When fracturing in difficult conditions, it is important that job monitoring be carried out with the utmost precision. This will allow immediate corrective actions of any sudden and unpredicted changes in fracturing parameters.

Because horizontal well fracturing jobs present more critical conditions than corresponding treatments in vertical wells, it is obvious that adequate job monitoring is mandatory.

Electronic instrumentation and monitors, and real time software models should be used to allow the precision and speed required in horizontal well job monitoring.
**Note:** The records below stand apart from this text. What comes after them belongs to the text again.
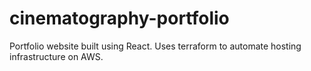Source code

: # cinematography-portfolio

Portfolio website built using React. Uses terraform to automate hosting infrastructure on AWS.

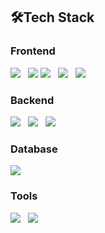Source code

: ## 🛠Tech Stack

<h3>Frontend</h3>
<div>
  <img src="https://img.shields.io/badge/React-61DAFB?style=for-the-badge&logo=react&logoColor=black" style="margin-right:8px"/>
    <img src="https://img.shields.io/badge/Vite-646CFF?style=for-the-badge&logo=vite&logoColor=white"/>
  <img src="https://img.shields.io/badge/JavaScript-F7DF1E?style=for-the-badge&logo=javascript&logoColor=black" style="margin-right:8px"/>
  <img src="https://img.shields.io/badge/HTML5-E34F26?style=for-the-badge&logo=html5&logoColor=white" style="margin-right:8px"/>
  <img src="https://img.shields.io/badge/CSS3-1572B6?style=for-the-badge&logo=css3&logoColor=white" style="margin-right:8px"/>
</div>

<h3>Backend</h3>
<div>
  <img src="https://img.shields.io/badge/Spring Boot-6DB33F?style=for-the-badge&logo=springboot&logoColor=white" style="margin-right:8px"/>
  <img src="https://img.shields.io/badge/FastAPI-009688?style=for-the-badge&logo=fastapi&logoColor=white" style="margin-right:8px"/>
  <img src="https://img.shields.io/badge/Python-3776AB?style=for-the-badge&logo=python&logoColor=white" style="margin-right:8px"/>
</div>

<h3>Database</h3>
<div>
  <img src="https://img.shields.io/badge/MySQL-4479A1?style=for-the-badge&logo=mysql&logoColor=white" style="margin-right:8px"/>
</div>

<h3>Tools</h3>
<div>
  <img src="https://img.shields.io/badge/VS Code-007ACC?style=for-the-badge&logo=visualstudiocode&logoColor=white" style="margin-right:8px"/>
  <img src="https://img.shields.io/badge/Figma-F24E1E?style=for-the-badge&logo=figma&logoColor=white"/>
</div>
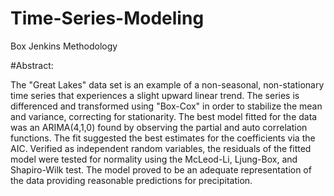 # Time-Series-Modeling
Box Jenkins Methodology

#Abstract:

The "Great Lakes" data set is an example of a non-seasonal, non-stationary time series that
experiences a slight upward linear trend. The series is differenced and transformed using
"Box-Cox" in order to stabilize the mean and variance, correcting for stationarity. The best
model fitted for the data was an ARIMA(4,1,0) found by observing the partial and auto
correlation functions. The fit suggested the best estimates for the coefficients via the AIC.
Verified as independent random variables, the residuals of the fitted model were tested for
normality using the McLeod-Li, Ljung-Box, and Shapiro-Wilk test. The model proved to be
an adequate representation of the data providing reasonable predictions for precipitation.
Not only should traditional downhole and surface fracture parameters be recorded, but careful real time monitoring should screen fluid conditions, the proportioning of components, and proppant feed.

PRIORITIES

Although the industry is still proceeding up the learning curve, previous experience in the North Sea has enhanced the engineering approach toward fracturing horizontal wells.

Major priorities are the development of fracturing fluids more suitable to horizontal well applications and also research geared to simpler methods of stress azimuth and magnitude determination.

The ultimate success of horizontal well fracturing depends a great deal on the simplicity that could be introduced in the design and execution of these complex jobs.

REFERENCES

  1. Joshi, S.D., "Augmentation of Well Productivity with Slant and Horizontal Wells," SPE Paper No. 15375, Journal of Petroleum Technology, June 1988, pp. 72939.

  2. Mukherjee, H., and Economides, M., "A Parametric Comparison of Horizontal and Vertical Well Performance," SPE Paper No. 18303, 63rd Annual Technical Conference and Exhibition of the Society of Petroleum Engineers, Houston, Oct. 2-5, 1988.

  3. Blanco, E., "Micro and Mini-Fracturing for Fracture Job Design Optimization," Joint Colombian Petroleum Congress and Andean Petroleum Congress, Bogota, Colombia, Oct. 28-31, 1986.

  4. Veeken, C.A.M, Davies, D.R., and Walters, J.V., "Limited Communication Between Hydraulic Fracture and Deviated Well bore," SPE Paper No. 18982, Joint Rocky Mountain Regional/Low Permeability Reservoir Symposium and Exhibition, Denver, Mar. 6-8, 1989.

  5. Warpinski, N., and Branagan, P., "Altered-Stress Fracturing," SPE Paper No. 17533, SPE Rocky Mountain Regional Meeting, Casper, Wyo., May 11-13, 1988.

  6. Karcher, B., Giger, F., and Combe, J., "Some Practical Formulas to Predict Horizontal Well Behavior," SPE Paper No. 15430, 61st Annual Technical Conference and Exhibition of the SPE, New Orleans, Oct. 5-8, 1986.

  7. Anderson, S., Hansen, S., and Fjeldgaard, K., "Horizontal Drilling and Completion: Denmark," SPE Paper No. 18349, SPE European Petroleum Conference, London, Oct. 16-19, 1988.